Nous sommes frappés de campagnes d'intimidation qui nous interdisent de boire, de fumer, de manger ce qu'on veut, de faire l'amour comme on veut... Alors même que nous avons plus de sécurité et de prospérité que jamais, il faut nous interdir de jamais en jouir. Et la peine est unique: la mort.

Le philtre a échoué. Nous sommes comme Lady Macbeth qui voit toujours le sang sur ses mains. Nous avons tué la mort, et nous la voyons partout. Elle nous obsède. La culture de la mort a été remplacée par la culture de mort.

Quelle définition de la vie?

On l'a vu: alors même que nous faisons de la vie notre dieu tutélaire, qu'elle devient notre but et pas notre moyen, la mort prend de plus en plus d'importance. Mais de quelle vie s'agit-il?

Ce sont les mêmes qui proclament cette souveraineté de la vie qui sont les premiers à réclamer la mort pour les vieux et les malades, les handicapés et les enfants à naître, comme autant de droits fondamentaux de l'homme. La vie, délice suprême de l'éxistence, est de plus en plus réservé à une élite. Nous la refusons à ceux que nous jugeons incapables, c'est-à-dire indignes, d'en jouir.

C'est en effet l'argument en faveur de l'avortement: les laisser exister, c'est les condamner à une vie qui ne vaut pas le coup d'être vécue. C'est aussi l'argument en faveur de l'euthanasie: ces pauvres vieux, ces pauvres malades, leur vie ne se résume plus à grand'chose, donc il vaut mieux encore les tuer.

La vie n'est plus un droit, c'est un privilège. Et ce sont ceux qui sont jugés a priori dignes de ce privilège qui jugent si les autres le sont. C'est la mère qui décide si la vie du bébé vaudra le coup d'être vécue. C'est celui qui pousse le bouton qui décide si le mourant veut encore se battre.

Nous avons tué la mort pour nous donner à la vie, mais nous tuons nos semblables comme sacrifice à la vie. Elle est devenue plus importante que les idées, les croyances, les valeurs morales, ou même l'absolution des crimes. Elle est le serpent qui se mord la queue: nous vivons pour vivre, et nous vivons pour exalter la vie. Seulement, malgré toutes nos actions déspérées pour nous divertir de cette réalité, notre vie n'est pas un cycle infini. Nous allons tous mourir. Eh oui.

Et pourtant, dans une course effrénée, en même temps que nous renions à nos semblables ce bien si précieux, cette cagnotte sur laquelle nos doigts se crispent, nous cherchons à la forger pour pouvoir nous en prolonger la jouissance. Les expériences sur les embryons et les manipulations génétiques nous permettront bientôt de bâtir la chose humaine à notre convenance.Le XXème siècle fut le siècle de l'allongement de la vie. Le XXIème sera probablement celui de sa modification.

Là est l'engrenage de la tragédie.
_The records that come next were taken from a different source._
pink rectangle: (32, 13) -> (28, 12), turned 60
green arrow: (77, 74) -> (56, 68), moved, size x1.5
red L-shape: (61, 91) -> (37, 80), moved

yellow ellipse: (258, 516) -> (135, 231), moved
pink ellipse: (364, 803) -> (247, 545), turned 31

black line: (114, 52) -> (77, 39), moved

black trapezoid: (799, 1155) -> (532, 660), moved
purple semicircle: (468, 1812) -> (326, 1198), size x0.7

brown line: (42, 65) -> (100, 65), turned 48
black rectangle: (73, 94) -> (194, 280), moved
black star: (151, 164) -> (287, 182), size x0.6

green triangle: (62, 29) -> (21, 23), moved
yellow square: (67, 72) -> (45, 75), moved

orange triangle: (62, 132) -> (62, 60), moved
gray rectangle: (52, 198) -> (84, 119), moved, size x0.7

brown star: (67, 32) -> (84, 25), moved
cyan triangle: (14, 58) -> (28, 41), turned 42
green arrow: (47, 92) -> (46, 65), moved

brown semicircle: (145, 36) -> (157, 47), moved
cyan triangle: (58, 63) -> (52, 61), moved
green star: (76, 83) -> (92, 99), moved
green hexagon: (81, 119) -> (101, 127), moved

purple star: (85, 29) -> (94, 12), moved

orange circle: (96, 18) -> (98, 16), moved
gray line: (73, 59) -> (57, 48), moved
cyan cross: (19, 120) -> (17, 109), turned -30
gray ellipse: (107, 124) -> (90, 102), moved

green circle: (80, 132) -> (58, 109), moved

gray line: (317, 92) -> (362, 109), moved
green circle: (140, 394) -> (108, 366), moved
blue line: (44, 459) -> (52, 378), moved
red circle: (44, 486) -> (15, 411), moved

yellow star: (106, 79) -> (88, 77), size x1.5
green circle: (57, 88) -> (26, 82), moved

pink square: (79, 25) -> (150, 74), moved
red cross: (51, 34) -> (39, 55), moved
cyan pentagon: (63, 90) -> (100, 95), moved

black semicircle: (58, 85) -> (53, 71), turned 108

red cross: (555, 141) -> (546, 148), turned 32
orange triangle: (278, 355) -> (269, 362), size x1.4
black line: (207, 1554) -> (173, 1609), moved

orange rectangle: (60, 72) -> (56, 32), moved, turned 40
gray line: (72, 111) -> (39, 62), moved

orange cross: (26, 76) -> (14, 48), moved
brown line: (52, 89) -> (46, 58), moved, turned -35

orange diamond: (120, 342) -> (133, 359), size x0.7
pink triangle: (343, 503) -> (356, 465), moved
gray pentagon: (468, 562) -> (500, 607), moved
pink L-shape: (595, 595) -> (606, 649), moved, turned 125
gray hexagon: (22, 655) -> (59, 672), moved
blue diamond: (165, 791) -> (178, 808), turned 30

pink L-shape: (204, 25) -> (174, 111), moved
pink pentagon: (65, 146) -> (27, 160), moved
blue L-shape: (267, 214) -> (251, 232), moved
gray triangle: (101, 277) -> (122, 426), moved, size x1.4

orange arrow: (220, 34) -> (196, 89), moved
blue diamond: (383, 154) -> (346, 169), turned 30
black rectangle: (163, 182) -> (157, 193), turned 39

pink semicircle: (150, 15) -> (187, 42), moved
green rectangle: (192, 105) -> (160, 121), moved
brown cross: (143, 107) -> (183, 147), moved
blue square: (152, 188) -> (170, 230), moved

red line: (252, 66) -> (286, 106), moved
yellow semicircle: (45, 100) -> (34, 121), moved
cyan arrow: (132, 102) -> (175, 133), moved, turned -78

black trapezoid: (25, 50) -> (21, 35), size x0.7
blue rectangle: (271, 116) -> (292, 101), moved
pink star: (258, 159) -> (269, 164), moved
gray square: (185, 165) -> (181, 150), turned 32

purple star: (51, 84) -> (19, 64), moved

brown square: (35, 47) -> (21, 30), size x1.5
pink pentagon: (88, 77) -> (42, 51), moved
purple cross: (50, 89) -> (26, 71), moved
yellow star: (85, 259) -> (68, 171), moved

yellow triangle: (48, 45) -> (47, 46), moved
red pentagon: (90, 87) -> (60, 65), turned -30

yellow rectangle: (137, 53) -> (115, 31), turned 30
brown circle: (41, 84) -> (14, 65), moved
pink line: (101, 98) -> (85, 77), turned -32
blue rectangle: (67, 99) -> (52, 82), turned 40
Mortels prométhéens obsédés par notre condition, nous avons construit une culture de mort en faisant de la vie notre chose. Par son mépris de la religion, de la morale et de la tradition, et surtout par sa volonté de changer l'homme, cette culture se rapproche du totalitarisme, la malédiction intermittente de notre civilisation.

Oh! Je n'oserais pas être le seul à avancer une telle thèse. Jean-Paul II, qui mérite d'être écouté, constata les mêmes faits et posa la question avant de mourir, et laissa son point d'interrogation en suspens.

Je n'oserai répondre à la question. Je suis résolument moderne, et je crois résolument dans le progrès. Le but de cet article n'est pas prôner la marche arrière pour la marche arrière, et la tradition pour la tradition. Je suis bien conscient de ce qu'il y a d'absurde à penser que la civilisation la plus libre et la plus prospère de l'histoire soit en réalité totalitaire. Cependant... Cependant je ne peux pas nier cette obsession de la mort, qui salit nos actes. Je ne peux pas nier que je suis de la génération des survivants de l'avortement. Je ne peux pas oublier que, en faisant des expériences sur nous-mêmes, nous jouons avec un feu potentiellement plus dangereux encore que le feu nucléaire. Alors, je ne saurais être moi même, catholique, citoyen, penseur, et ne pas poser la question qui semble être révélée par tant d'actes et d'idées de notre société.

Eh bien, la question est posée, et une chose est sûre: quelque soit la réponse, nous allons la découvrir.